Soixante ans de guerre civile en Colombie ont fait au moins 260 000 morts, dont 215 000 civils. L’accord de paix signé en 2016 avec la guérilla des FARC devait y mettre un terme, mais le président, en fonction depuis août dernier, a été élu par un électorat hostile à cet accord. Il est soutenu par des clans qui étaient en faveur du retour à la vie civile des paramilitaires, mais qui refusent le même sort aux guérilleros. Pour eux, les FARC sont des terroristes et il n’y a jamais eu de guerre civile. C’est la position du nouveau directeur du Centre national de la mémoire, au point que les ONG qui avaient participé à sa mise en place s’en désolidarisent et ont repris les documents déposés.

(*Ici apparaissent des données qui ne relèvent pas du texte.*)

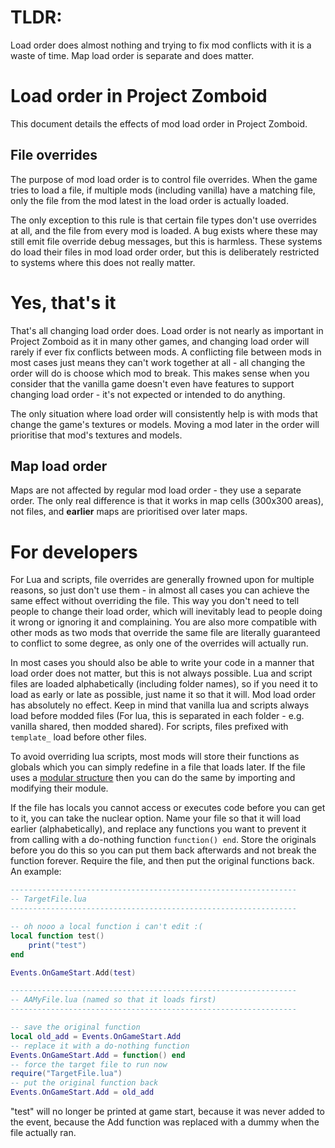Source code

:# TLDR:
Load order does almost nothing and trying to fix mod conflicts with it is a waste of time. Map load order is separate and does matter.
# Load order in Project Zomboid
This document details the effects of mod load order in Project Zomboid.
## File overrides
The purpose of mod load order is to control file overrides.
When the game tries to load a file, if multiple mods (including vanilla) have a matching file, only the file from the mod latest in the load order is actually loaded.

The only exception to this rule is that certain file types don't use overrides at all, and the file from every mod is loaded. A bug exists where these may still emit file override debug messages, but this is harmless.
These systems do load their files in mod load order order, but this is deliberately restricted to systems where this does not really matter.
# Yes, that's it
That's all changing load order does. Load order is not nearly as important in Project Zomboid as it in many other games, and changing load order will rarely if ever fix conflicts between mods.
A conflicting file between mods in most cases just means they can't work together at all - all changing the order will do is choose which mod to break.
This makes sense when you consider that the vanilla game doesn't even have features to support changing load order - it's not expected or intended to do anything.

The only situation where load order will consistently help is with mods that change the game's textures or models. Moving a mod later in the order will prioritise that mod's textures and models.
## Map load order
Maps are not affected by regular mod load order - they use a separate order. The only real difference is that it works in map cells (300x300 areas), not files, and **earlier** maps are prioritised over later maps.
# For developers
For Lua and scripts, file overrides are generally frowned upon for multiple reasons, so just don't use them - in almost all cases you can achieve the same effect without overriding the file.
This way you don't need to tell people to change their load order, which will inevitably lead to people doing it wrong or ignoring it and complaining.
You are also more compatible with other mods as two mods that override the same file are literally guaranteed to conflict to some degree, as only one of the overrides will actually run.

In most cases you should also be able to write your code in a manner that load order does not matter, but this is not always possible.
Lua and script files are loaded alphabetically (including folder names), so if you need it to load as early or late as possible, just name it so that it will. Mod load order has absolutely no effect.
Keep in mind that vanilla lua and scripts always load before modded files (For lua, this is separated in each folder - e.g. vanilla shared, then modded shared).
For scripts, files prefixed with ``template_`` load before other files.

To avoid overriding lua scripts, most mods will store their functions as globals which you can simply redefine in a file that loads later.
If the file uses a [modular structure](guides/Modules.md) then you can do the same by importing and modifying their module.

If the file has locals you cannot access or executes code before you can get to it, you can take the nuclear option.
Name your file so that it will load earlier (alphabetically), and replace any functions you want to prevent it from calling with a do-nothing function ``function() end``.
Store the originals before you do this so you can put them back afterwards and not break the function forever. Require the file, and then put the original functions back. An example:
```lua
----------------------------------------------------------------
-- TargetFile.lua
----------------------------------------------------------------

-- oh nooo a local function i can't edit :(
local function test()
    print("test")
end

Events.OnGameStart.Add(test)

----------------------------------------------------------------
-- AAMyFile.lua (named so that it loads first)
----------------------------------------------------------------

-- save the original function
local old_add = Events.OnGameStart.Add
-- replace it with a do-nothing function
Events.OnGameStart.Add = function() end
-- force the target file to run now
require("TargetFile.lua")
-- put the original function back
Events.OnGameStart.Add = old_add
```
"test" will no longer be printed at game start, because it was never added to the event, because the Add function was replaced with a dummy when the file actually ran.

C’est pourquoi le président tergiverse à poursuivre les démarches découlant de l’accord de paix. Son plan de développement national ne comprend aucun fonds pour mettre en œuvre la réinsertion qui devrait en découler. En revanche, son plan de sécurité prévoit de nommer des informateurs – d’ex-paramilitaires ? – qui signaleraient les crimes éventuels des guérilleros réinsérés.
Il n’y a pas eu de guerre civile, dit la droite, mais elle la continue.